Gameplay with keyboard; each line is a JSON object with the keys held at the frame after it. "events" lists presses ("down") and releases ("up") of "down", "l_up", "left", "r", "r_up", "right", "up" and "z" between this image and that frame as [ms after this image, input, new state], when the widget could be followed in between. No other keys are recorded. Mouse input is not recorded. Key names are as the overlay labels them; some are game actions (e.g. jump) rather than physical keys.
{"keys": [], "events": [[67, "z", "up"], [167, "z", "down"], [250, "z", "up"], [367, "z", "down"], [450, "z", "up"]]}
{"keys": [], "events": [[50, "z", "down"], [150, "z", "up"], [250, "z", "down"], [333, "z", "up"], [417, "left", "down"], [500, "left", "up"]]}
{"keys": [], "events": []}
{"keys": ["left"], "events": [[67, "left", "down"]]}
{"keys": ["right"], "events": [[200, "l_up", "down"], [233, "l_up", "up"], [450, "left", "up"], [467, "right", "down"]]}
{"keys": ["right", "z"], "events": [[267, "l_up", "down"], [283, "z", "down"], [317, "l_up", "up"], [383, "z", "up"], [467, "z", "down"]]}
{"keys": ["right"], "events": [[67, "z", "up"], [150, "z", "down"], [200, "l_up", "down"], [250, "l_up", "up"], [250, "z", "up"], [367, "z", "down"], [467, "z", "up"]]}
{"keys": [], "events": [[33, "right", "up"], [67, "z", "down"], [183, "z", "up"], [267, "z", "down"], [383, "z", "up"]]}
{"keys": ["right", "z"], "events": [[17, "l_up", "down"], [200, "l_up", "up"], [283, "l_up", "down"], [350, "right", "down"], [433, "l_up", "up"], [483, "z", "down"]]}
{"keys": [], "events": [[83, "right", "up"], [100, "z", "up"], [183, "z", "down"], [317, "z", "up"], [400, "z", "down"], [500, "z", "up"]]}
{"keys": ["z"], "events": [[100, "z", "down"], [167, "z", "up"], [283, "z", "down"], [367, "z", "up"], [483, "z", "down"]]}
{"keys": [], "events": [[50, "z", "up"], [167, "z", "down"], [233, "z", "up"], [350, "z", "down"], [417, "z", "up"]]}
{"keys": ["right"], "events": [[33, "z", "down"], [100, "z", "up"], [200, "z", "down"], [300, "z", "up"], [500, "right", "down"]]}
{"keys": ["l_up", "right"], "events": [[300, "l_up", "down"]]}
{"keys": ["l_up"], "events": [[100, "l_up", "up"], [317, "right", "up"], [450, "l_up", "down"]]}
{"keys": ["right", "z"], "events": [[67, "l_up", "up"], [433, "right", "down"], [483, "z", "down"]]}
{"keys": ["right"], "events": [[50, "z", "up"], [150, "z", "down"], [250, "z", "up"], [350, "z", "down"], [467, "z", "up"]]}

::::::

Problem details: Line by line, write out the records above exactly.

Solution for this problem:
Gameplay with keyboard; each line is a JSON object with the keys held at the frame after it. "events" lists presses ("down") and releases ("up") of "down", "l_up", "left", "r", "r_up", "right", "up" and "z" between this image and that frame as [ms after this image, input, new state], when the widget could be followed in between. No other keys are recorded. Mouse input is not recorded. Key names are as the overlay labels them; some are game actions (e.g. jump) rather than physical keys.
{"keys": [], "events": [[67, "z", "up"], [167, "z", "down"], [250, "z", "up"], [367, "z", "down"], [450, "z", "up"]]}
{"keys": [], "events": [[50, "z", "down"], [150, "z", "up"], [250, "z", "down"], [333, "z", "up"], [417, "left", "down"], [500, "left", "up"]]}
{"keys": [], "events": []}
{"keys": ["left"], "events": [[67, "left", "down"]]}
{"keys": ["right"], "events": [[200, "l_up", "down"], [233, "l_up", "up"], [450, "left", "up"], [467, "right", "down"]]}
{"keys": ["right", "z"], "events": [[267, "l_up", "down"], [283, "z", "down"], [317, "l_up", "up"], [383, "z", "up"], [467, "z", "down"]]}
{"keys": ["right"], "events": [[67, "z", "up"], [150, "z", "down"], [200, "l_up", "down"], [250, "l_up", "up"], [250, "z", "up"], [367, "z", "down"], [467, "z", "up"]]}
{"keys": [], "events": [[33, "right", "up"], [67, "z", "down"], [183, "z", "up"], [267, "z", "down"], [383, "z", "up"]]}
{"keys": ["right", "z"], "events": [[17, "l_up", "down"], [200, "l_up", "up"], [283, "l_up", "down"], [350, "right", "down"], [433, "l_up", "up"], [483, "z", "down"]]}
{"keys": [], "events": [[83, "right", "up"], [100, "z", "up"], [183, "z", "down"], [317, "z", "up"], [400, "z", "down"], [500, "z", "up"]]}
{"keys": ["z"], "events": [[100, "z", "down"], [167, "z", "up"], [283, "z", "down"], [367, "z", "up"], [483, "z", "down"]]}
{"keys": [], "events": [[50, "z", "up"], [167, "z", "down"], [233, "z", "up"], [350, "z", "down"], [417, "z", "up"]]}
{"keys": ["right"], "events": [[33, "z", "down"], [100, "z", "up"], [200, "z", "down"], [300, "z", "up"], [500, "right", "down"]]}
{"keys": ["l_up", "right"], "events": [[300, "l_up", "down"]]}
{"keys": ["l_up"], "events": [[100, "l_up", "up"], [317, "right", "up"], [450, "l_up", "down"]]}
{"keys": ["right", "z"], "events": [[67, "l_up", "up"], [433, "right", "down"], [483, "z", "down"]]}
{"keys": ["right"], "events": [[50, "z", "up"], [150, "z", "down"], [250, "z", "up"], [350, "z", "down"], [467, "z", "up"]]}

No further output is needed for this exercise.